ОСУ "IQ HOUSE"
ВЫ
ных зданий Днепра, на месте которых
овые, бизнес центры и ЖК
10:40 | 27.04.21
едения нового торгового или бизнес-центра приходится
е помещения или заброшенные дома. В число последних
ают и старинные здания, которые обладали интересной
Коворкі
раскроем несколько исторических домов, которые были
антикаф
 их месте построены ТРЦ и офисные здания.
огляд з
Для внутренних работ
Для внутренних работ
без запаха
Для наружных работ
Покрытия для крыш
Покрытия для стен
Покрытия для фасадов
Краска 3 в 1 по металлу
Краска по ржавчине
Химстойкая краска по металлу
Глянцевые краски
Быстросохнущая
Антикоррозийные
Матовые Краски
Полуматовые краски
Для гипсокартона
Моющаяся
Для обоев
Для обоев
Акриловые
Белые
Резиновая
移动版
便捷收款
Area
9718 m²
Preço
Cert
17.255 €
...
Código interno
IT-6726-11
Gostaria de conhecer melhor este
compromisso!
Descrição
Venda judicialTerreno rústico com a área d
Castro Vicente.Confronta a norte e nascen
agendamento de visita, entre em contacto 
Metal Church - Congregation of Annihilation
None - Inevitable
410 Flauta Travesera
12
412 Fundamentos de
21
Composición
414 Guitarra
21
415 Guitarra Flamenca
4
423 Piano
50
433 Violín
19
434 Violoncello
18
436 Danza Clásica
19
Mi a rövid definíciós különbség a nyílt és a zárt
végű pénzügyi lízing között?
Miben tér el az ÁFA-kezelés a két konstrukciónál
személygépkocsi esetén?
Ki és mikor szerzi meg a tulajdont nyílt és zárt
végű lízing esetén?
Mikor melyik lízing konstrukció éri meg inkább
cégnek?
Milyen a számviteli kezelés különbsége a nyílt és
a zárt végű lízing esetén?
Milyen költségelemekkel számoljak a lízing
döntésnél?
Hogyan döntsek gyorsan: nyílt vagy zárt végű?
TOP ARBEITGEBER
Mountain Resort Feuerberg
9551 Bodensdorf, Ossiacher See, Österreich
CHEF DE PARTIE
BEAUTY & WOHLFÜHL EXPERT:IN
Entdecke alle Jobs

■ ■ ■ ■ ■ ■ ■

## Written task:
Write all the records out again. Nothing may differ from the original.

## Result for this task:
ОСУ "IQ HOUSE"
ВЫ
ных зданий Днепра, на месте которых
овые, бизнес центры и ЖК
10:40 | 27.04.21
едения нового торгового или бизнес-центра приходится
е помещения или заброшенные дома. В число последних
ают и старинные здания, которые обладали интересной
Коворкі
раскроем несколько исторических домов, которые были
антикаф
 их месте построены ТРЦ и офисные здания.
огляд з
Для внутренних работ
Для внутренних работ
без запаха
Для наружных работ
Покрытия для крыш
Покрытия для стен
Покрытия для фасадов
Краска 3 в 1 по металлу
Краска по ржавчине
Химстойкая краска по металлу
Глянцевые краски
Быстросохнущая
Антикоррозийные
Матовые Краски
Полуматовые краски
Для гипсокартона
Моющаяся
Для обоев
Для обоев
Акриловые
Белые
Резиновая
移动版
便捷收款
Area
9718 m²
Preço
Cert
17.255 €
...
Código interno
IT-6726-11
Gostaria de conhecer melhor este
compromisso!
Descrição
Venda judicialTerreno rústico com a área d
Castro Vicente.Confronta a norte e nascen
agendamento de visita, entre em contacto 
Metal Church - Congregation of Annihilation
None - Inevitable
410 Flauta Travesera
12
412 Fundamentos de
21
Composición
414 Guitarra
21
415 Guitarra Flamenca
4
423 Piano
50
433 Violín
19
434 Violoncello
18
436 Danza Clásica
19
Mi a rövid definíciós különbség a nyílt és a zárt
végű pénzügyi lízing között?
Miben tér el az ÁFA-kezelés a két konstrukciónál
személygépkocsi esetén?
Ki és mikor szerzi meg a tulajdont nyílt és zárt
végű lízing esetén?
Mikor melyik lízing konstrukció éri meg inkább
cégnek?
Milyen a számviteli kezelés különbsége a nyílt és
a zárt végű lízing esetén?
Milyen költségelemekkel számoljak a lízing
döntésnél?
Hogyan döntsek gyorsan: nyílt vagy zárt végű?
TOP ARBEITGEBER
Mountain Resort Feuerberg
9551 Bodensdorf, Ossiacher See, Österreich
CHEF DE PARTIE
BEAUTY & WOHLFÜHL EXPERT:IN
Entdecke alle Jobs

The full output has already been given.